What to work on:
Among the entries below, count the lines holding the string "sheet". Respond with the number alone.

Web interface edit records
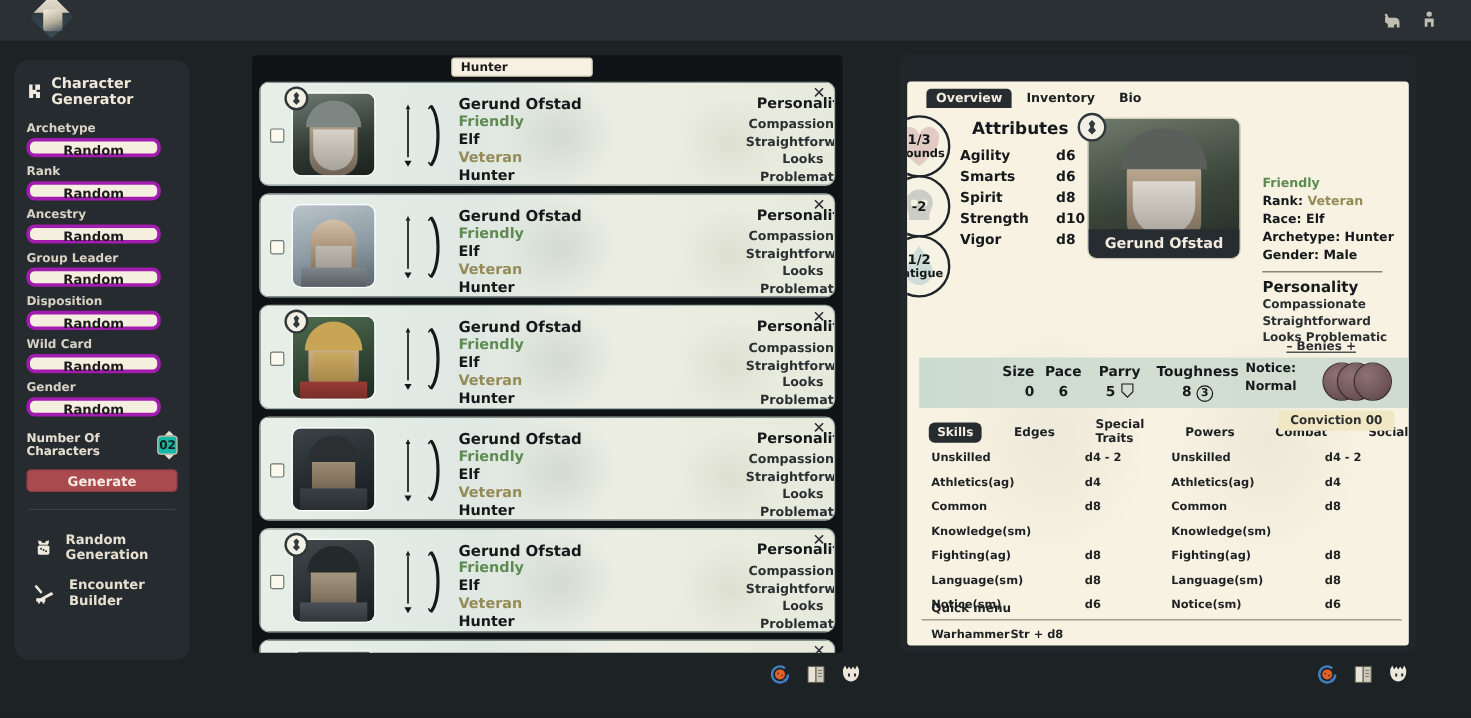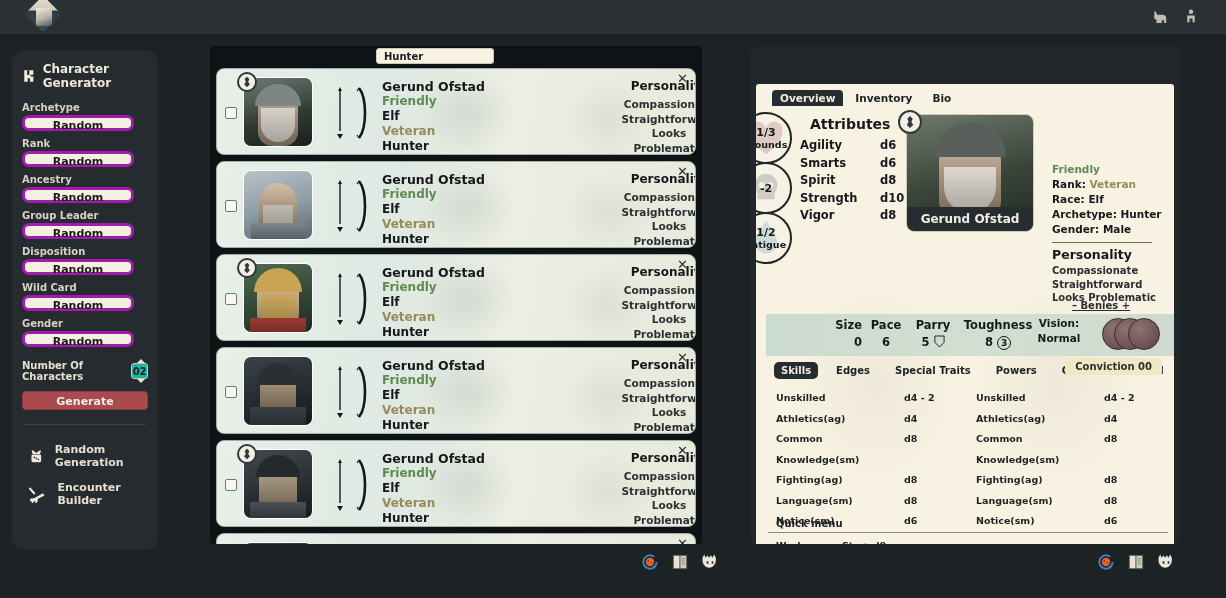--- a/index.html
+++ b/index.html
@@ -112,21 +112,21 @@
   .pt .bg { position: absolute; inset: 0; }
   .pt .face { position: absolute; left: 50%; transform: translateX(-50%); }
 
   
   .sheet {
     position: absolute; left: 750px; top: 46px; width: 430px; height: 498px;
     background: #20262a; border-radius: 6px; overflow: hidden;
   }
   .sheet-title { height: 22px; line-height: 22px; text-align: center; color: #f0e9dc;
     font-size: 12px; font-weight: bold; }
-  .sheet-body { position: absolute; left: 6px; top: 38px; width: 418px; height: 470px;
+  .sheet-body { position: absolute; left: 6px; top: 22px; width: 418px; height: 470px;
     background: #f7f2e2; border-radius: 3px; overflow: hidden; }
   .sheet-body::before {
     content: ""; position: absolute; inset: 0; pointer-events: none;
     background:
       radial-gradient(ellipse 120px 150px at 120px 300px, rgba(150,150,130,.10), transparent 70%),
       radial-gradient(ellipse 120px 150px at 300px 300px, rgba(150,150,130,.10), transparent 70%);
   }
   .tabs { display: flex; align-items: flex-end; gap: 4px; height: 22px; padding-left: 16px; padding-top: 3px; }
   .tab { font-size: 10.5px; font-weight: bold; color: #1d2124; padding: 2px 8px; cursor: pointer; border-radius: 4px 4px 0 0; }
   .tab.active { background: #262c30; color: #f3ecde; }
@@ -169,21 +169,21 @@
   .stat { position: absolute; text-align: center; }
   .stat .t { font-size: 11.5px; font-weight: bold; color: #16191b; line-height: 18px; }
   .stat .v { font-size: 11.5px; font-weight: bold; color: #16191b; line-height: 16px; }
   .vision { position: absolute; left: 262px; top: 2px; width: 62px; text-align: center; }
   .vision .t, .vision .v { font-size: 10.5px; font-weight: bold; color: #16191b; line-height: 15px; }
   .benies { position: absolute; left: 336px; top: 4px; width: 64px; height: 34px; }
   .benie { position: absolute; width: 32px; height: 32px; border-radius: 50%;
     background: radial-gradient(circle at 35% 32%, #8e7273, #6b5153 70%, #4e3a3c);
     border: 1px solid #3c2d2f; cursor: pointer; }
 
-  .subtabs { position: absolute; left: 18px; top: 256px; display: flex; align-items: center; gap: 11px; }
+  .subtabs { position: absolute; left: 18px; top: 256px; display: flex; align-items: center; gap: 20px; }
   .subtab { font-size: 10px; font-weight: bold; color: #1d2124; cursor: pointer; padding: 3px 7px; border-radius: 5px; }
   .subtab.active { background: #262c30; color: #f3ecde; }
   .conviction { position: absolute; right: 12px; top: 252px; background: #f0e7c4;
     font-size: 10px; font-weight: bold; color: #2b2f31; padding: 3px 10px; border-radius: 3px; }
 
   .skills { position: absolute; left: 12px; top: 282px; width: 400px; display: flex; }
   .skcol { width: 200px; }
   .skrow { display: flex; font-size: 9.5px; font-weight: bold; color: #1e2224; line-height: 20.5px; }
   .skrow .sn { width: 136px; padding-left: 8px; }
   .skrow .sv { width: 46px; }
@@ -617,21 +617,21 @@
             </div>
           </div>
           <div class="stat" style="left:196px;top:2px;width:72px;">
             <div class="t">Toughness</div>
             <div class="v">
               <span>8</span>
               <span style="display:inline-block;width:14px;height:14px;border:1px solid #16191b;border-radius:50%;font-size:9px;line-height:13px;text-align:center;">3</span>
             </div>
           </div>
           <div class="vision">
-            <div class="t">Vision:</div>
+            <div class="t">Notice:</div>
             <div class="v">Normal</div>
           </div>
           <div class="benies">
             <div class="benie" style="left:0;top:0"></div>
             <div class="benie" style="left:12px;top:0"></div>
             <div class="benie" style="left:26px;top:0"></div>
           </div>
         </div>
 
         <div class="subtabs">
* * *
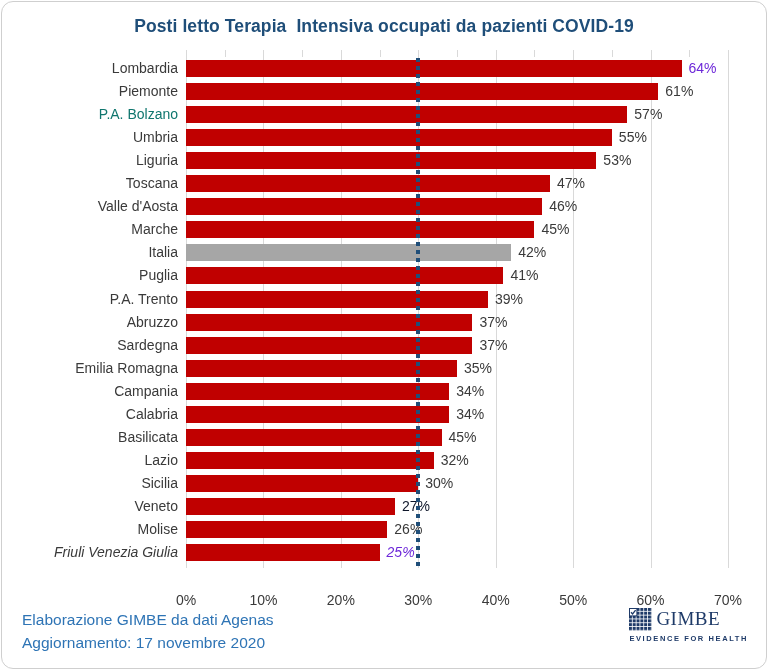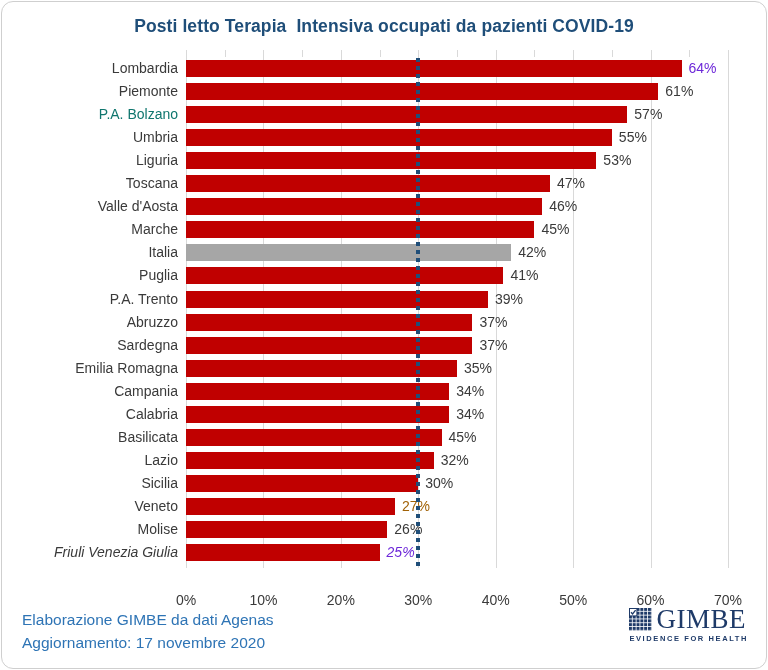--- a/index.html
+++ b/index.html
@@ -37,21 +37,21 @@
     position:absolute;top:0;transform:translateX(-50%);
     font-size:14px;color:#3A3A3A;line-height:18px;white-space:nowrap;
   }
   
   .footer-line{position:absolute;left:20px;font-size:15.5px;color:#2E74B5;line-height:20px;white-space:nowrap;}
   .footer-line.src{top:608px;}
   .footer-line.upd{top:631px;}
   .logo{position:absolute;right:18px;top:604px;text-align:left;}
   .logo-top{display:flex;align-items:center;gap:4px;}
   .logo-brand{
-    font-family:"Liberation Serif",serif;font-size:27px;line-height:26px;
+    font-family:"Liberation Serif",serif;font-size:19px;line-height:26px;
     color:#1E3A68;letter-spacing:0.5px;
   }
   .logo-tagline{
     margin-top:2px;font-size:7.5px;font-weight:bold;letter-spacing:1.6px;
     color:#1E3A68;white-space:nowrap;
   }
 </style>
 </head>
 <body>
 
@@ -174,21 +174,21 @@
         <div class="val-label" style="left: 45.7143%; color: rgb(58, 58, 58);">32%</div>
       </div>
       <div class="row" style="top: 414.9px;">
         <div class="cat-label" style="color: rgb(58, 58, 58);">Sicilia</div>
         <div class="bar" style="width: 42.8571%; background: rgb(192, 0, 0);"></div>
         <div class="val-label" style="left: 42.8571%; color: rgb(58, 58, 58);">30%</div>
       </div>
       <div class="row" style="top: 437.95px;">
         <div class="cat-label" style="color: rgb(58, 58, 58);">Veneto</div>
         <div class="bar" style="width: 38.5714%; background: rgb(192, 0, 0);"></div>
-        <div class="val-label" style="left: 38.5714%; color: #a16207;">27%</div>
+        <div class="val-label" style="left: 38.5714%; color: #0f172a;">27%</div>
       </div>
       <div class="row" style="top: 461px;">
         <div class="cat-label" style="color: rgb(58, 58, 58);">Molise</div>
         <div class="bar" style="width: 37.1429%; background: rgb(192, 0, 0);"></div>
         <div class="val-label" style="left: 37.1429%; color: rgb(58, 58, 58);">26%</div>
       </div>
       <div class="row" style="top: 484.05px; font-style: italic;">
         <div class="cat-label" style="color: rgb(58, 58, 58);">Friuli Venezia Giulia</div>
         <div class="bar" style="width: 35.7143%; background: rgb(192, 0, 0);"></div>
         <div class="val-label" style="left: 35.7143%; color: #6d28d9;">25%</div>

Answer:
5